Ulusal Kültür, Egemen Kültür, Alt-Kültürler
Ulusal bir kültürün varlığı ancak böyle bir kültürü tanımlayan öğelerin varlığına bağlıdır. Ulus egemen bir ekonomik ilişkiler yapısının oluşturduğu siyasal bir birimdir. Birden fazla kültürleri içinde barındırdığı için ulusal kültürden bahsedilemez. Bu nedenle örneğin Amerikan kültürü denildiğinde, aslında egemen bir endüstriyel yapının (kapitalist pazarın) kültürü anlaşılmalıdır.
Bir ülkede ulusal kültür adıyla bir sınıf egemenliğinin diğer grupları birleştirmesi ve cinsiyet, ırk, yaş, beceri, din, inanç ve siyasal yönelime göre yönetmesi (ve ezmesi), toplumsal üretim tarzının ve ilişkilerinin doğasına göre değişir. Yasal ve siyasal alanda bu egemen kültürel yapının etkisi, örneğin siyasal süreçlere katılma, seçme ve seçilme, yasa önünde eşit muamele görme, serbestçe inançlarını ifade etme ve kültürel pratiklerini yapabilme hakları ve olanaklarının sağlanmasında görülür.

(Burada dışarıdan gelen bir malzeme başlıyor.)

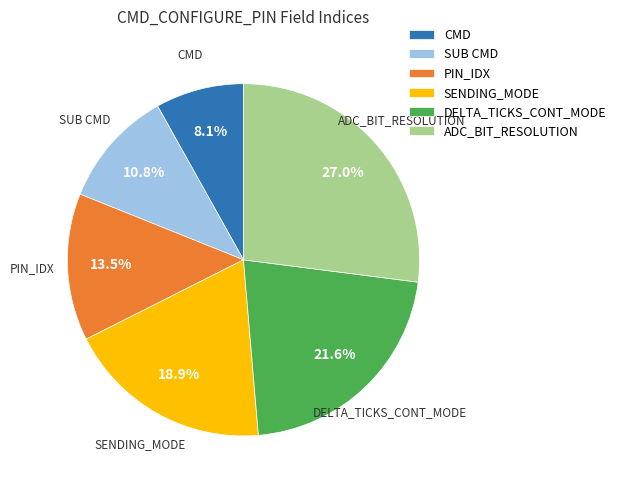

Is there a majority slice in this chart?

No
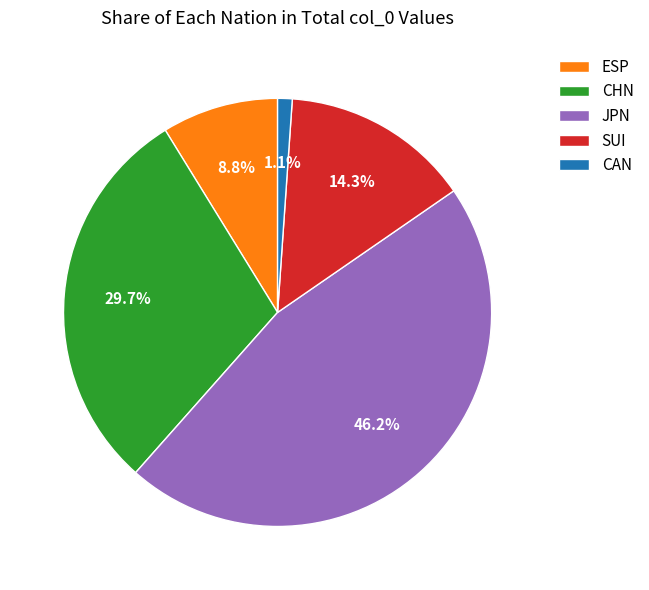

Does any single category account for the majority?

No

Ekonomik alandaki etkisi işe alma ve işten çıkartmada, iş açmada, yükselmede, serbestçe ekonomik etkinliklerde bulunmada kendini gösterir. Bu egemen kültürel yapının diğer kültürler üzerindeki etkisi kültürel baskı, değerden düşürme, değersizleştirme, kültürel kimliğinden etme, kültürel kimliğini bozma veya yozlaştırma, kültürel bakımdan güçsüzleştirme, zayıflatma, pasifliğe itme, küçük düşürme, şiddete başvurma, yerel kültürleri ortadan kaldırma gibi biçimlerde olur.
Küresel pazarda kapitalist pazar kültürü dünya çapında egemenlik kurarken (kültürel küreselleşme), aynı zamanda yerel kültür, üst ve alt-kültür, dini inançlara göre kültürler, çok dillilik, kobi kültürü gibi biliş yönetimiyle küresel-yerellik (glocalism) fikri pompalanmaktadır. Böylece egemen gerçekler ile hayaller kasıtlı olarak birbirine karıştırılmaktadır.